_Instruction 1_: Reproduce the ice cream article from "Bavishi, 38, had" up to and including "Manhattan next year.", substituting "containers" for every occurrence of "pints".
_Instruction 2_: According to the ice cream article, in what city was the farmers market where Bauer began selling her flavors?

_Text_:
On that first day they met, Bavishi had been trying to perfect a rose flavour but couldn’t quite nail it. Bauer gave her advice on how to use essential oils to enhance the flavour
Jeni Britton Bauer and Pooja Bavishi are both redefining the ice cream market by making their own rules. (Tonje Thilesen/The New York Times)
Pooja Bavishi was making ice cream in a shared kitchen space in Brooklyn in 2016 the first time she met Jeni Britton Bauer, who had arrived to mentor up-and-coming food entrepreneurs.
Bavishi was star-struck.
Bauer, now 49, was an art student who had begun to make perfume when she turned her attention to ice cream in 1996 and began selling innovative flavours at a farmers market in Columbus, Ohio. By 2002, she had started Jeni’s Splendid Ice Creams, which is now sold in grocery stores across the country and at more than 75 branded shops. In 2021, the company brought in $95.7 million.
At the time, her ice cream was game-changing in a field crowded with mass-produced pints. The texture was almost chewy; her milk and other ingredients were sourced from local farms; and flavours such as salty caramel — one of her first — developed cultlike followings.
Bavishi, 38, had been an admirer long before the pair first met in the shared New York kitchen where she was trying to perfect the product for her Brooklyn shop, Malai. She incorporates South Asian spices, such as masala chai, and ingredients such as baklava and date caramel into ice cream made with dairy from New York. Some flavours are playful, such as the Madam Vice President, flavoured with coconut and mango and laced with candied lotus seeds. (“Kamala” means “lotus” in Sanskrit.)
Bavishi's pints can be found in more than four dozen retail locations in the New York/New Jersey/Connecticut area and are shipped nationally through the e-commerce food platform Goldbelly. She plans to expand the small shop she opened in 2015 in the Carroll Gardens section of Brooklyn to a store in Manhattan next year.
On that first day they met, Bavishi had been trying to perfect a rose flavour but couldn’t quite nail it. Bauer gave her advice on how to use essential oils to enhance the flavour.
“I remember that so well,” Bauer said during a recent conversation. “I’ve followed you ever since. I’m so proud of you for everything that you’ve been able to do. Ice cream is actually a really hard business. I know you know how hard it is.”
“It was so important for me as such a young business owner to have that validation from someone who has been through it,” Bavishi said.
This conversation has been edited and condensed.
JENI BRITTON BAUER:
In a way, ice cream just picked me. I know that sounds silly, but I was in a very creative time in my life, and I was 22 years old. I had barely gotten into Ohio State University. I was also working at a French bakery that made everything from scratch. The entire kitchen was French-speaking. I was really inspired by that. I was dating this guy who was into perfumery and chemistry. I got really excited about scent and pastry and telling stories through art. It suddenly dawned on me one night that ice cream was all about scent and that butterfat is actually a perfect carrier of scent. Once I figured that out, I knew I would start a business and that it would occupy my whole life.
POOJA BAVISHI:
There are two real parallels in my life. I had this passion for desserts, and I always was super curious about my heritage. I’m first-generation Indian American, and I always felt this longing for knowing as much as possible how my parents grew up and what it was like in India. I almost felt a little like I missed out on something. Those are the identity issues a lot of first-generation kids go through. So the way I learned about my heritage was through food.

_Information shown_:
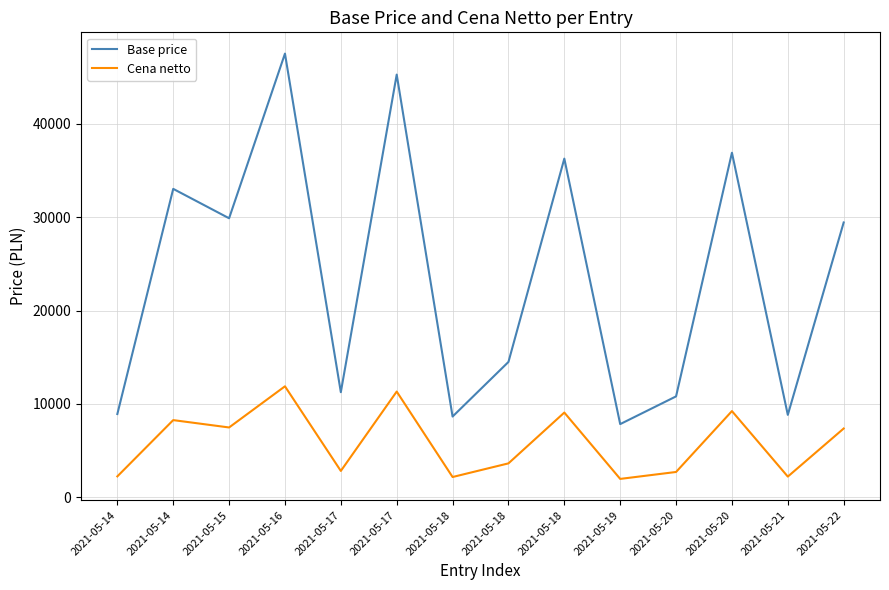

At how many categories does at least one series exceed 35629?

4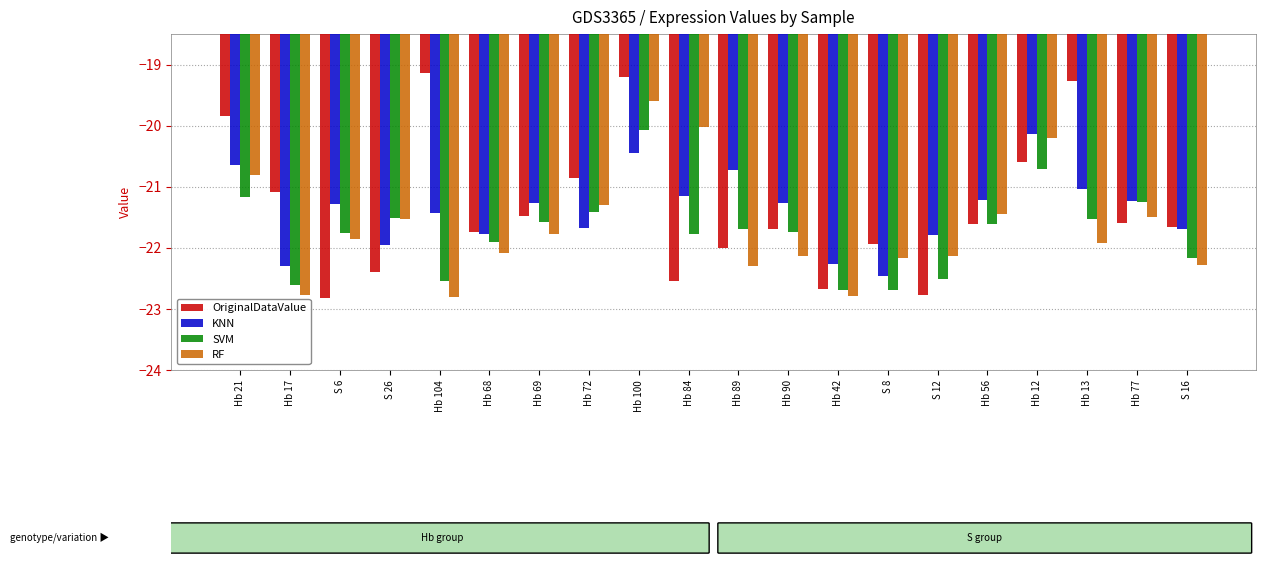

Read the OriginalDataValue value at Hb 104.

-19.1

_Exercise result 1_:
Bavishi, 38, had been an admirer long before the pair first met in the shared New York kitchen where she was trying to perfect the product for her Brooklyn shop, Malai. She incorporates South Asian spices, such as masala chai, and ingredients such as baklava and date caramel into ice cream made with dairy from New York. Some flavours are playful, such as the Madam Vice President, flavoured with coconut and mango and laced with candied lotus seeds. (“Kamala” means “lotus” in Sanskrit.)
Bavishi's containers can be found in more than four dozen retail locations in the New York/New Jersey/Connecticut area and are shipped nationally through the e-commerce food platform Goldbelly. She plans to expand the small shop she opened in 2015 in the Carroll Gardens section of Brooklyn to a store in Manhattan next year.

_Exercise result 2_: Columbus, Ohio.